6 replies on “Eleven Months Later, Nothing’s Different”

  1. The thing that really makes me fear the future is that even if this terrible event, or one like it, brought about some effective legislation it wouldn’t mean a damn thing because very soon 3D printers that can produce working firearms will be widely available. Torrenting an AK will be a reality very soon and this is just the way things are going to be from now on.

  2. We live in a psycho nation, where anti social pieces of shit continue to thrive and claim that they have a right to any type of weapon their scared little heart desires. Now our psycho nation wants to arm teachers because only a good guy with a gun can stop a bad guy with a gun. Perhaps more then any other issue this is a clear sign to me that our children’s future is not a pretty one. So get used to gun violence and armed unstable people cos we live in America!

  3. It’s become increasingly clear to me that it’s time for us to have a serious conversation about the culture of violence in our society. It’s not about banning video games or censoring media — it’s about discussing WHY we turn to realistic depictions of violence as entertainment and what it might be doing to us to be so steeped in first-person shooters and 4chan and Tarantino movies and “Criminal Minds”.

    Look, banning violent media isn’t going to do anything. Same with guns (as much as I support strict gun control laws). All we can is take an honest look in the mirror and say, “Why the fuck am I watching this tenth hour of the SVU marathon? What am I getting from making this headshot in CoD?”

  4. “For a brief time following Sandy Hook, the horrific deaths of so many people—most of them kindergartners—spurred a debate on gun control as urgent and as heated as any we’ve ever had.”

    I don’t mean to be all nit-picky, but it was a first grade class that bore the brunt of the attack.

  5. Um, as expected. I have an actuarial table around here somewhere which shows the number of deaths to political leadership toward mental health reform; not a pretty picture, and it’s only for the barely penetrable public sector. Lord knows what’s not happening on the dark side.

  6. There is one major thing that sets our country apart from other developed nations that rarely makes it into this conversation but seems like a glaring omission. Many other countries have an appetite for the same violent entertainment that our country does but do not have the same problems with out of control violence. Some European, Scandinavian, and various other countries have very high rates of gun ownership without the corresponding violence that accompanies it in America. What America has that they do not is an extreme cultural militarization with a very large standing military that is almost always active in some capacity or another.

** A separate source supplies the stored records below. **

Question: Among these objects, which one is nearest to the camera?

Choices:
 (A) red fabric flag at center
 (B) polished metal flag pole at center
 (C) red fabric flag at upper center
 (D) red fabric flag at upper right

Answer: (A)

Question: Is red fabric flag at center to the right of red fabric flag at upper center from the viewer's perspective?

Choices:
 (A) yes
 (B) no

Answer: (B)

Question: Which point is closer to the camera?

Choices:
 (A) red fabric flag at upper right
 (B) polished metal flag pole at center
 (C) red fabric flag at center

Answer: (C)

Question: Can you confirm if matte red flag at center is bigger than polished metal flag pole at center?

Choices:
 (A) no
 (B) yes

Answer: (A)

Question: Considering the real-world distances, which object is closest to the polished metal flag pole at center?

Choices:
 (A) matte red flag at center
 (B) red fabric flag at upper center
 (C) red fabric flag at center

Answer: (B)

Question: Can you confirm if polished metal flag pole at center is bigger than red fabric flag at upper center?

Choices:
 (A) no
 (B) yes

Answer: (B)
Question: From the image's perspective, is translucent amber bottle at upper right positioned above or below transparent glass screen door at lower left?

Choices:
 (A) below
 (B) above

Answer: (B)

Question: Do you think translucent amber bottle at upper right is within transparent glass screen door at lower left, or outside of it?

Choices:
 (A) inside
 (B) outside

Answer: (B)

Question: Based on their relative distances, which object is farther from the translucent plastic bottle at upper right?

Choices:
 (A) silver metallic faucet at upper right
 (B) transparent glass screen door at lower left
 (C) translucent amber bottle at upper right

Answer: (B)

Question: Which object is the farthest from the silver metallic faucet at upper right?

    I’m not trying to come down on the individual men and women that become military veterans for whatever reason but more the culture of the military-industrial complex and the psychology it engenders. Not only are a large amount of resources devoted to maintaining military superiority but the rah-rah theme of war as sport and the idea that America will use its military as a political tool to keep the world’s villains in check permeates our culture. It seems to subconsciously seep out and act as a catalyst for the erosion of moral society. Combine that with the militarization of law enforcement and the oppression of a greedy ruling class that hordes the resources of a wealthy and productive economy and you have a volatile situation that leads to frequent episodes of senseless violence.